* **EXERCISE MATERIALS**
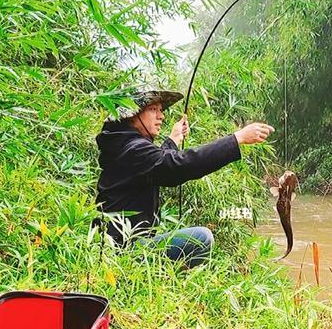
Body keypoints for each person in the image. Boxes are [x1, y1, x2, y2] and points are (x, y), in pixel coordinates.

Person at [95, 90, 274, 268]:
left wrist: (173, 140)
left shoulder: (123, 146)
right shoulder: (133, 150)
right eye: (153, 109)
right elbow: (177, 166)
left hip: (117, 247)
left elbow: (156, 163)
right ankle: (162, 282)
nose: (161, 116)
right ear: (133, 115)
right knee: (201, 238)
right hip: (123, 253)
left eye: (160, 110)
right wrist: (237, 138)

* **TASK DIRECTIONS**
Please give back all the records above word for word, with no pictures included.

* **WRITTEN REPLY**
Body keypoints for each person in the image. Boxes are [x1, y1, x2, y2] and points are (x, y), in pixel coordinates.

Person at [95, 90, 274, 268]:
left wrist: (173, 140)
left shoulder: (123, 146)
right shoulder: (133, 150)
right eye: (153, 109)
right elbow: (177, 166)
left hip: (117, 247)
left elbow: (156, 163)
right ankle: (162, 282)
nose: (161, 116)
right ear: (133, 115)
right knee: (201, 238)
right hip: (123, 253)
left eye: (160, 110)
right wrist: (237, 138)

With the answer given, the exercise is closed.